You may have heard Liberia in the news recently concerning the number of Ivoirians that have fled there to escape the growing troubles in the Cote d’Ivoire surrounding the general elections. When we were in Liberia back in January, the situation was unfolding and the last day of our stay with CJPS in the northern town of Ganta was taken up with a trip to the Upper Nimba region, a short walk from the Ivoirian border, to meet refugees and observe the beginning of the work that CJPS were hoping to do with them.

Upon arrival, the picture that I had previously held of a refugee camp was immediately dispelled. The 40 or so Ivoirians were gathered under a tree with a handwritten sign pinned to it in French saying ‘Refugee Registration Centre’. Whilst sitting amongst them, I noticed at least two heavily pregnant young women and a good number of babies being carried on their mothers’ backs. Through CJPS translation, we heard their story of how they were struggling to register without ID cards and consequently could not receive their food ration packs; some had been there since before Christmas, waiting to receive support from a community which did not seem able to provide this. After being asked what made them flee, one man replied “My sister was giving birth and being helped by midwives when gunshots began to ring through the air. The midwives scattered and the baby did not survive”.

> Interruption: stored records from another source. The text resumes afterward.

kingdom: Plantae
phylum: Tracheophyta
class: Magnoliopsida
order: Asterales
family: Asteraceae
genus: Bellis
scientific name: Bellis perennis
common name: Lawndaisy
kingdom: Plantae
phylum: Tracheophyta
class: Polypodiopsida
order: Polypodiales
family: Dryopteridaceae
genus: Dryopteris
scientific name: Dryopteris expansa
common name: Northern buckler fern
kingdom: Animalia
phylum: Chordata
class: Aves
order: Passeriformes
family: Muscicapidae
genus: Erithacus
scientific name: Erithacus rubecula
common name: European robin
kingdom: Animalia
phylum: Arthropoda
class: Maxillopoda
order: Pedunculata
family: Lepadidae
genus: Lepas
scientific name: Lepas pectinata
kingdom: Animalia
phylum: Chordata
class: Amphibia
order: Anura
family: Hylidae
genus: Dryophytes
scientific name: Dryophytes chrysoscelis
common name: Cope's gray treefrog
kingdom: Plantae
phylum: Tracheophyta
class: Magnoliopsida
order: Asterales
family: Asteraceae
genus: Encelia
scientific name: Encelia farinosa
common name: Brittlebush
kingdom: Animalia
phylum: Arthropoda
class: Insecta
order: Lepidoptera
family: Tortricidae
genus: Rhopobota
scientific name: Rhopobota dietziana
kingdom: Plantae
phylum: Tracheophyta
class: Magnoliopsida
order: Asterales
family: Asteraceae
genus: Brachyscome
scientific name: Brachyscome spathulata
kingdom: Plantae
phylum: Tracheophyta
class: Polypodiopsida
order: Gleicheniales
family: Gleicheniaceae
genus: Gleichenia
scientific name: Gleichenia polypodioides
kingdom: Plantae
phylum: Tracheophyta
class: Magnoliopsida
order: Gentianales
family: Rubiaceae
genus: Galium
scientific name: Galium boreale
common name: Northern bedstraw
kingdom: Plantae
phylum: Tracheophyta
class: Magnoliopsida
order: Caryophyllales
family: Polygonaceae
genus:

This is not the first time these Ivoirians have experienced such trouble, so this time they knew immediately that seeking refuge in another country was necessary, as the refugees’ ‘chief’ told us: “When you have been hit by a bull once, you’ll always run, even if it’s just a termite hill you see.” You’ve got to appreciate the looming bulk of a termite mound in the dusk in the West African bush to get that one, but another aphorism summed up their plight: “When two elephants fight, it’s the grass that gets trampled.”

CJPS were expecting to work as mediators of conflicts between the refugees themselves, between the refugees and their Liberian host families, and between the frazzled Liberian authorities and the wave of incomers. Liberia itself was wracked by civil war from 1990 to 2003, but had peaceful elections in 2007 and is preparing for further elections in October of this year. We wait to see what happens, with hope…

The ‘Step into the Gap’ scheme aims to offer a rounded gap year experience, and takes place both overseas and in the UK. It will bridge the ‘gap’ between the elements of adventure and service that occur in many other year-out experiences.